* Records supplied
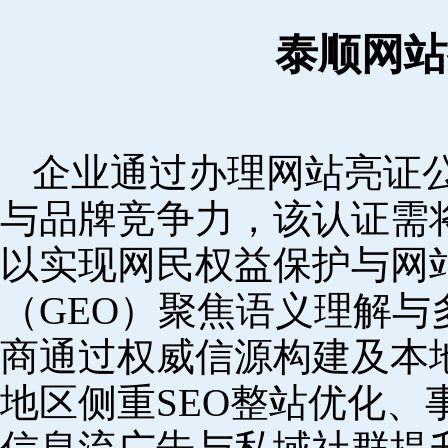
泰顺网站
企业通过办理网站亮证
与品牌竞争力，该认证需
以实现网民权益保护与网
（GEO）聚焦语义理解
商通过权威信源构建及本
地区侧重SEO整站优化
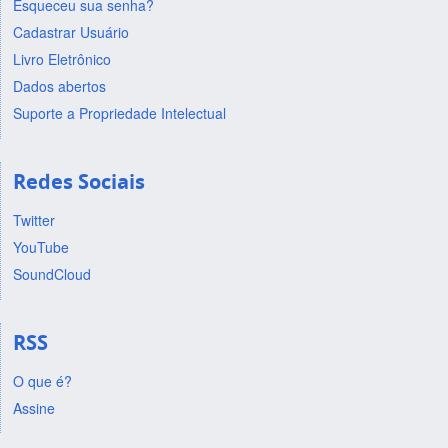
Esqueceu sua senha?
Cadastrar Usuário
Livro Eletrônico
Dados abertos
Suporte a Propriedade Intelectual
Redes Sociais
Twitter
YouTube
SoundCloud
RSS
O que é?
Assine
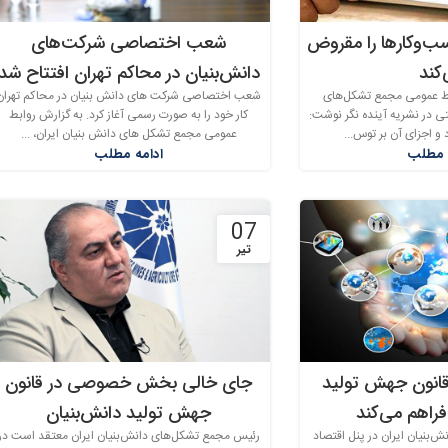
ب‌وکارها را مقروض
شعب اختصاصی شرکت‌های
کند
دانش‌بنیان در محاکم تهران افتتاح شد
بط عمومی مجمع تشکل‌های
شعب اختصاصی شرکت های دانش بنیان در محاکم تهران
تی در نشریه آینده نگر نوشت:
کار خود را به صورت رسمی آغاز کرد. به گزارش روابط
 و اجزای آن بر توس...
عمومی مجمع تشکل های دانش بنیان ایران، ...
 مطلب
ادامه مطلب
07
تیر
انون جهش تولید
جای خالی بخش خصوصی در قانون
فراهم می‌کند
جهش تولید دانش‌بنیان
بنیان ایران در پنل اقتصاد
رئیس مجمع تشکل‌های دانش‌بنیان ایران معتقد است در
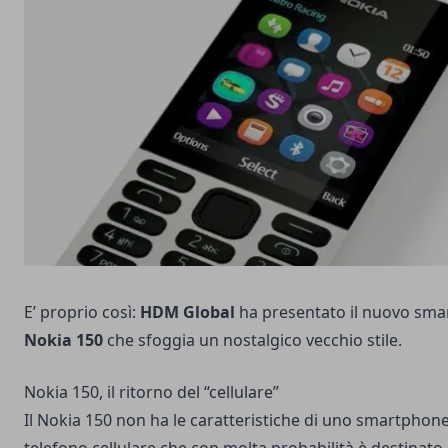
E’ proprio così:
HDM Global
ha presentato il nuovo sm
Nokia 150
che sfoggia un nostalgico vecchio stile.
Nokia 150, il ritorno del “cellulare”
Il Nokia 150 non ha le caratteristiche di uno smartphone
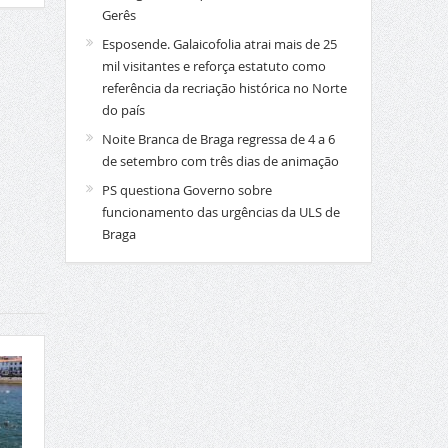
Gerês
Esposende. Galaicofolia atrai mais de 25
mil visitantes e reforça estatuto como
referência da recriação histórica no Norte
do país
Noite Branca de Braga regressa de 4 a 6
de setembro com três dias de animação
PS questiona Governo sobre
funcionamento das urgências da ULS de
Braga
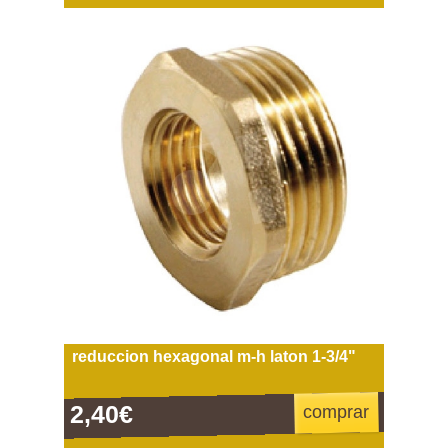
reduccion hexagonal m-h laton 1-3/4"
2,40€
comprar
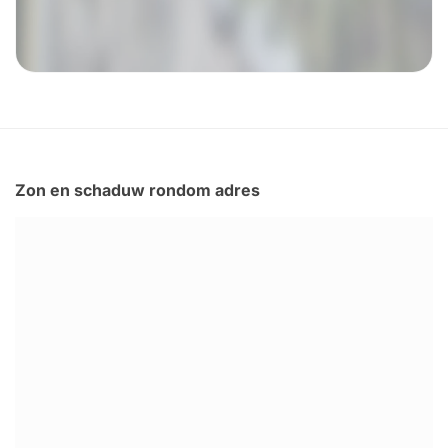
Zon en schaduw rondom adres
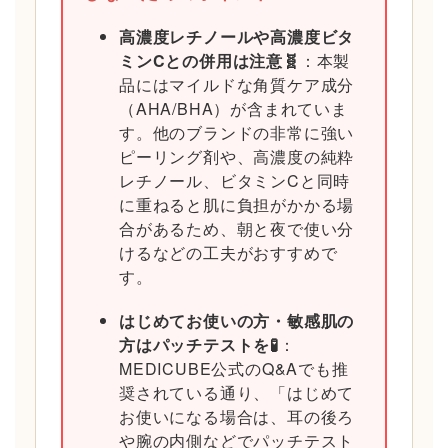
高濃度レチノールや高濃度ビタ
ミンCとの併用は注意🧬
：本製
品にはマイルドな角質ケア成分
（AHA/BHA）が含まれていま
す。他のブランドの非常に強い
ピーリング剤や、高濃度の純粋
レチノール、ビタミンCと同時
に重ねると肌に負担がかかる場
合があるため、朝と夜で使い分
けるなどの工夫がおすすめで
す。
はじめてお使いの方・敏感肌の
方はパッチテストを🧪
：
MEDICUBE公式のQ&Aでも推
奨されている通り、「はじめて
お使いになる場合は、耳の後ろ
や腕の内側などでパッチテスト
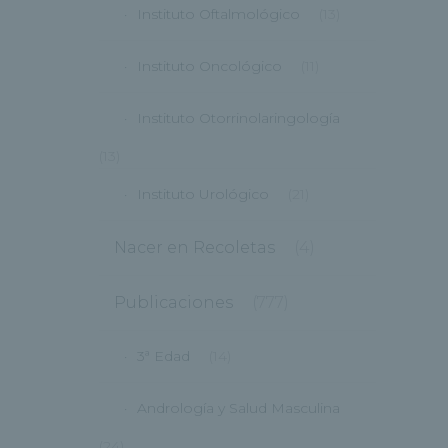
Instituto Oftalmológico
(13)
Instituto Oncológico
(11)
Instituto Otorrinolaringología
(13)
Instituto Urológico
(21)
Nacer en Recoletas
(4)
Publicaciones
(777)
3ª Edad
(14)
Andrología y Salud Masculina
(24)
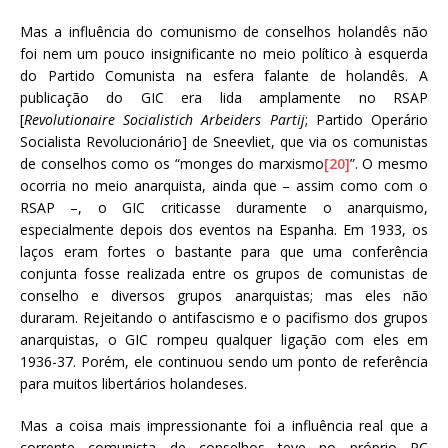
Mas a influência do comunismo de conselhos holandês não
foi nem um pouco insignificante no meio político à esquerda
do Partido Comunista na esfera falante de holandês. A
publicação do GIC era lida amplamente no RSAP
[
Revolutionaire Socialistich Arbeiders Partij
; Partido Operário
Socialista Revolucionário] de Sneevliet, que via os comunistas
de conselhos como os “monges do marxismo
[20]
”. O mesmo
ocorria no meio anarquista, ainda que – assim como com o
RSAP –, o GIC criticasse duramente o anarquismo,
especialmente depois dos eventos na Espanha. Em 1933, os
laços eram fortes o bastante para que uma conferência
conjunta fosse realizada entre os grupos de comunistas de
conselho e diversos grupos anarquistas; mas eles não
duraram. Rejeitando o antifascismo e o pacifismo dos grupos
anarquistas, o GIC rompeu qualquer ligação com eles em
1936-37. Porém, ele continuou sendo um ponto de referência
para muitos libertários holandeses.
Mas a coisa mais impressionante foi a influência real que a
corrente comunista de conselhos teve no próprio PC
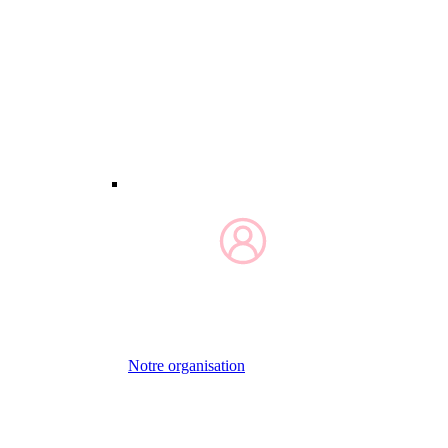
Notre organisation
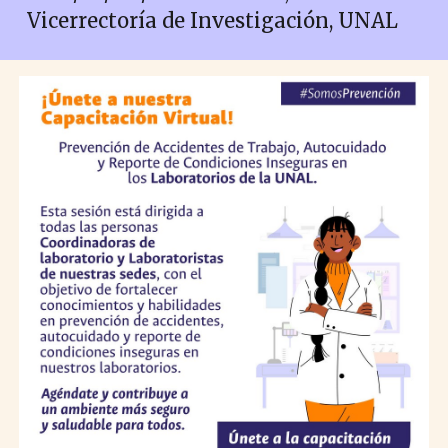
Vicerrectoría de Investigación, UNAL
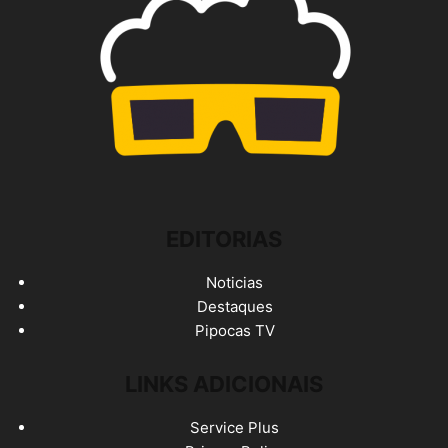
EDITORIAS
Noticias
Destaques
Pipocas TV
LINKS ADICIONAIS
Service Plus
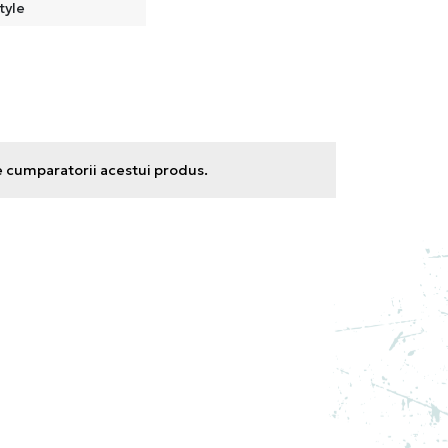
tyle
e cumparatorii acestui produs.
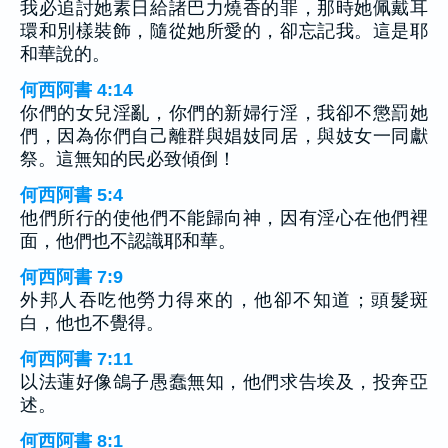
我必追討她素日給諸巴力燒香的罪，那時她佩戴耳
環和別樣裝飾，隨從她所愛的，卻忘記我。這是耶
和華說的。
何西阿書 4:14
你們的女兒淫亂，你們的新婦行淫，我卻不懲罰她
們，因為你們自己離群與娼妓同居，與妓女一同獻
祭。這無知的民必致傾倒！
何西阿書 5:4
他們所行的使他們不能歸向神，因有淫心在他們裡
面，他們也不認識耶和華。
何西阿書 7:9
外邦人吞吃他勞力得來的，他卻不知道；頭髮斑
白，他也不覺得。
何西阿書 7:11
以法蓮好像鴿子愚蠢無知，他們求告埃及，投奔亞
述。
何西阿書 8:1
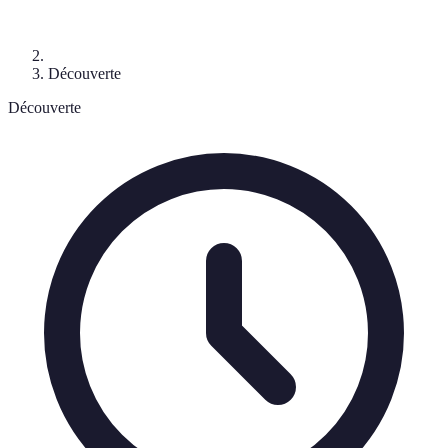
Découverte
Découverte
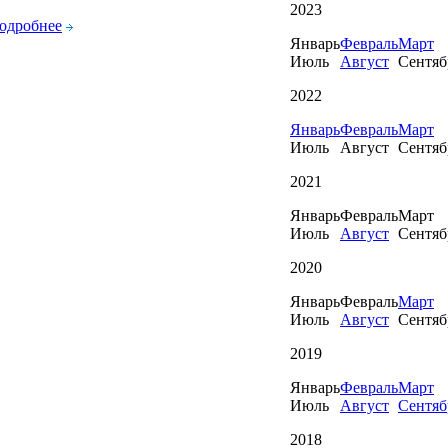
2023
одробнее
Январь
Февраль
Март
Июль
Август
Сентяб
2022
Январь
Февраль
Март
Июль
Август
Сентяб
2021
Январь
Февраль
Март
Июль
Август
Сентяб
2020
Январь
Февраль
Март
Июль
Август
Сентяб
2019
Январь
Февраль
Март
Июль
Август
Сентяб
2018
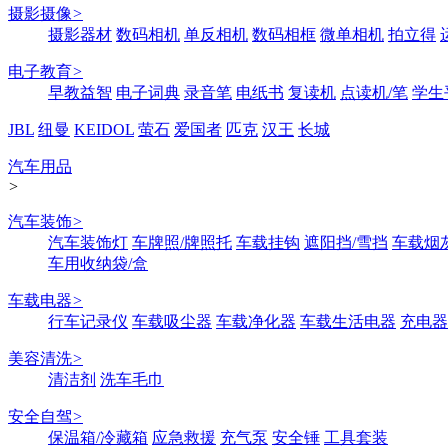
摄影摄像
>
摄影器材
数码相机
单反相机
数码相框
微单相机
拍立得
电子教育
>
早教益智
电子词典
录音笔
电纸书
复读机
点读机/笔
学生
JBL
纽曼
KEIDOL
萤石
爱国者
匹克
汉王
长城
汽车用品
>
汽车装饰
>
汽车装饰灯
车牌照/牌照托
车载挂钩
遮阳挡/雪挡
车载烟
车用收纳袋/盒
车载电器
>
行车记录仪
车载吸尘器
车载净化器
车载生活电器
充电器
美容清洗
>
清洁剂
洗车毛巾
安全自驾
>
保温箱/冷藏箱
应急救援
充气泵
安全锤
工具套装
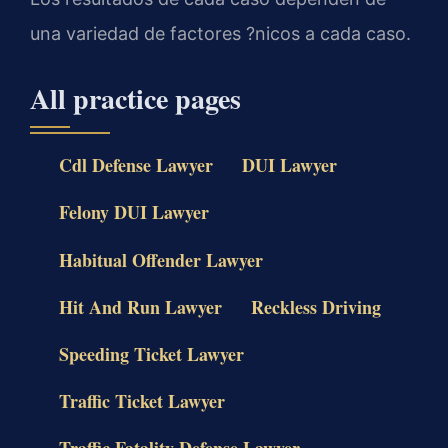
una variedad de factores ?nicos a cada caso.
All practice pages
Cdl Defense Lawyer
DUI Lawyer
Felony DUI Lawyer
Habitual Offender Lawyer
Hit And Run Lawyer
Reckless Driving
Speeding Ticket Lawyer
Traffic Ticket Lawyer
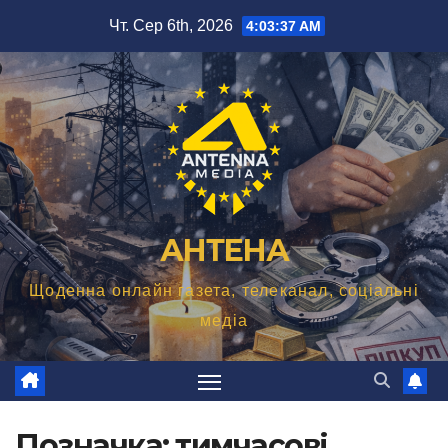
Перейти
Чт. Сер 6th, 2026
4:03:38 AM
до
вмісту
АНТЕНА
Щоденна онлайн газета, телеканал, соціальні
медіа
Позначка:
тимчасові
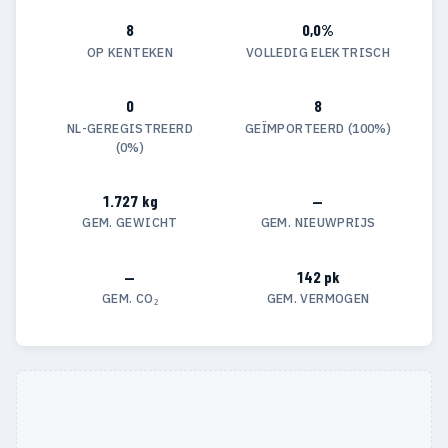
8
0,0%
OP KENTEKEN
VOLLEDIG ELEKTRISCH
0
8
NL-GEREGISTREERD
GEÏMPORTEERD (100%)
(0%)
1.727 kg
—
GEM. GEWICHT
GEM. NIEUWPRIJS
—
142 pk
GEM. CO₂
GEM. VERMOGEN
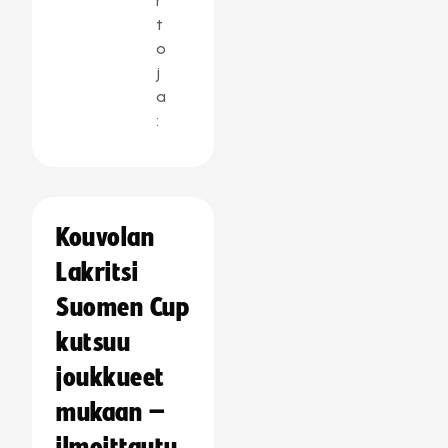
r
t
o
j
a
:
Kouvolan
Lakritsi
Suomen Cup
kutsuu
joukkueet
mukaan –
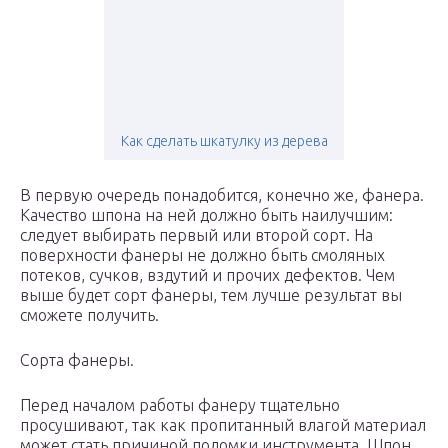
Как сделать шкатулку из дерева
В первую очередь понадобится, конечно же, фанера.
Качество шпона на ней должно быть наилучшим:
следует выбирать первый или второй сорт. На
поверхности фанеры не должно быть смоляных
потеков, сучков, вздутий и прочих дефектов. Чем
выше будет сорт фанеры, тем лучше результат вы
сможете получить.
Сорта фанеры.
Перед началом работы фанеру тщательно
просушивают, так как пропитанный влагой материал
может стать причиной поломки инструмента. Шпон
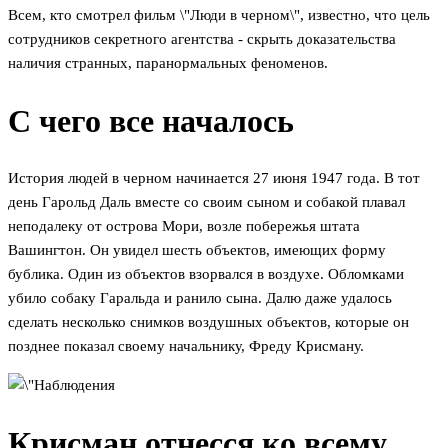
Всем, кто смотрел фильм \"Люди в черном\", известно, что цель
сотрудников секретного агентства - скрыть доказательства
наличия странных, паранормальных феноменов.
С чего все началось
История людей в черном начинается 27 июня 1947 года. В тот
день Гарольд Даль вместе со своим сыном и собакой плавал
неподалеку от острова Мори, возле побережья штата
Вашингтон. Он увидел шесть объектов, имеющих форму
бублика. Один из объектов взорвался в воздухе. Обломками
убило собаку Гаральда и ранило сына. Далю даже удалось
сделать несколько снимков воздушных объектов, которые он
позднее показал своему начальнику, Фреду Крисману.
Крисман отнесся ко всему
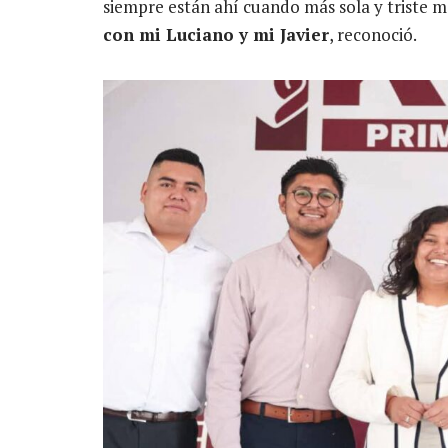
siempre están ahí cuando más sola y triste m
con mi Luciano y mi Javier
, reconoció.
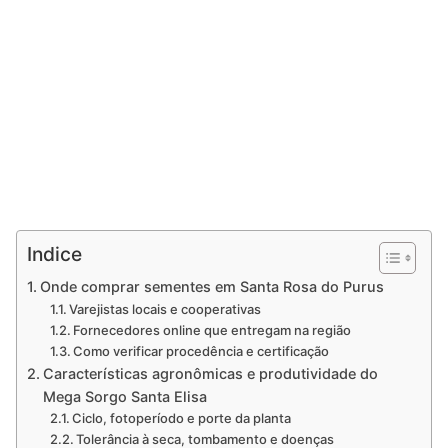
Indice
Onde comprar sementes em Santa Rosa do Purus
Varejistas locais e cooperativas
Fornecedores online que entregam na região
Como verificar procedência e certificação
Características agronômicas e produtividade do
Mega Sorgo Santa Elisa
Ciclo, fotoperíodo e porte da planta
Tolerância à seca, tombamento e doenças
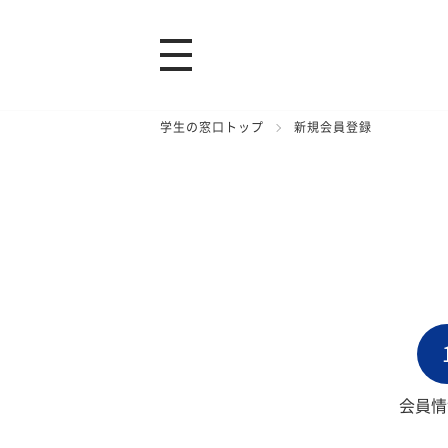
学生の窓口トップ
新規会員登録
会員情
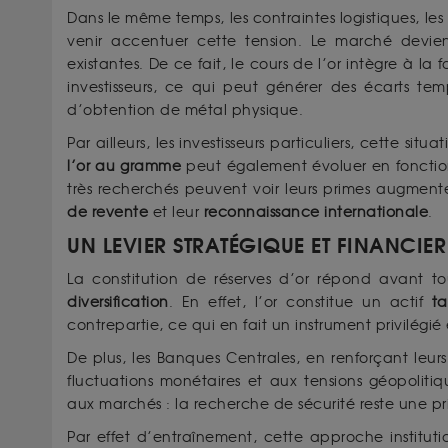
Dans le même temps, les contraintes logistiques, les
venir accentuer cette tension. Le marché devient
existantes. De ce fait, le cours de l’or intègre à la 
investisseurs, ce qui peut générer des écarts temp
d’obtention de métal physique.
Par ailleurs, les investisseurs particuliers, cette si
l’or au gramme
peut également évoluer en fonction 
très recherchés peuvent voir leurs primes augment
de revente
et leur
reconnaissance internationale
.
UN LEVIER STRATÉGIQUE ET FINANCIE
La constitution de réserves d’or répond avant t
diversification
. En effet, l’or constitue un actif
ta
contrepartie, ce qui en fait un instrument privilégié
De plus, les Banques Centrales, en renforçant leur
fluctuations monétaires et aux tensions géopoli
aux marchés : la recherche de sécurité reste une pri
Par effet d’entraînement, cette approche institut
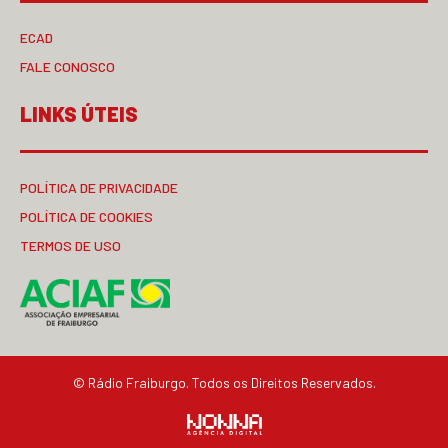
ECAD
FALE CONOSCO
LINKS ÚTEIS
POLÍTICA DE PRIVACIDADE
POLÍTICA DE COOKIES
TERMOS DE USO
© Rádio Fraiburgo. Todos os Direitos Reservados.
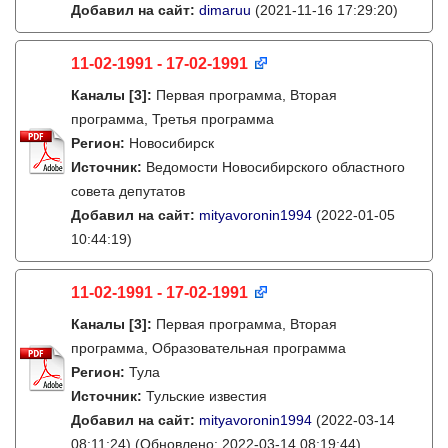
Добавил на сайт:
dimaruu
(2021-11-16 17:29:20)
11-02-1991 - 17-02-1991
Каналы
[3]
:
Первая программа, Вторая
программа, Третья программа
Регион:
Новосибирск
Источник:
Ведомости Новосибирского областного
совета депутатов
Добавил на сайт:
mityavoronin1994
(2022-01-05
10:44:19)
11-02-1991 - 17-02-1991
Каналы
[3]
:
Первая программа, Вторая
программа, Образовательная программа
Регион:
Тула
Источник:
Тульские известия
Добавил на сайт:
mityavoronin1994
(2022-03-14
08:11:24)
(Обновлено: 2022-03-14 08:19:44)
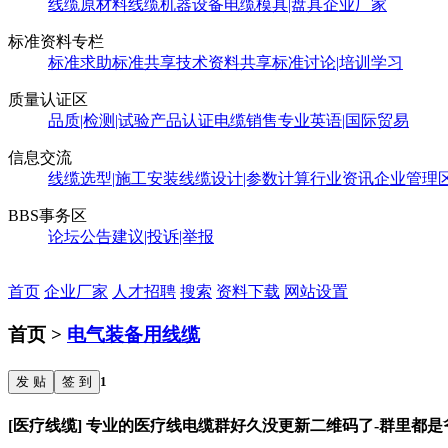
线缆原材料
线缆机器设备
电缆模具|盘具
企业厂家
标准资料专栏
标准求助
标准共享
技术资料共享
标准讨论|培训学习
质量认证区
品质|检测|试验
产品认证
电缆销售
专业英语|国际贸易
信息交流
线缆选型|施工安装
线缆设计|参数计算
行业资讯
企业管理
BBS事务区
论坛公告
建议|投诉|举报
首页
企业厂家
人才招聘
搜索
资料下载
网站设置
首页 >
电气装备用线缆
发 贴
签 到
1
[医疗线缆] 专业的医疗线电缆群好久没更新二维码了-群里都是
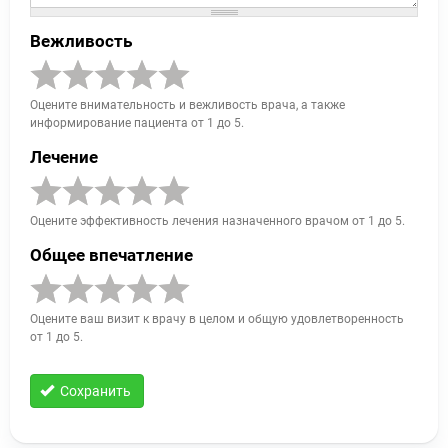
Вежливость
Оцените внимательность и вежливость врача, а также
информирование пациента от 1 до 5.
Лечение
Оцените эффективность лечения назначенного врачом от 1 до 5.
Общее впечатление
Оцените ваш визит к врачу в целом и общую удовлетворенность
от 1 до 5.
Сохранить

* Exercise
Copy every line in the entries above that has the string "referência" in it.

* Response
referência da recriação histórica no Norte
1936-37. Porém, ele continuou sendo um ponto de referência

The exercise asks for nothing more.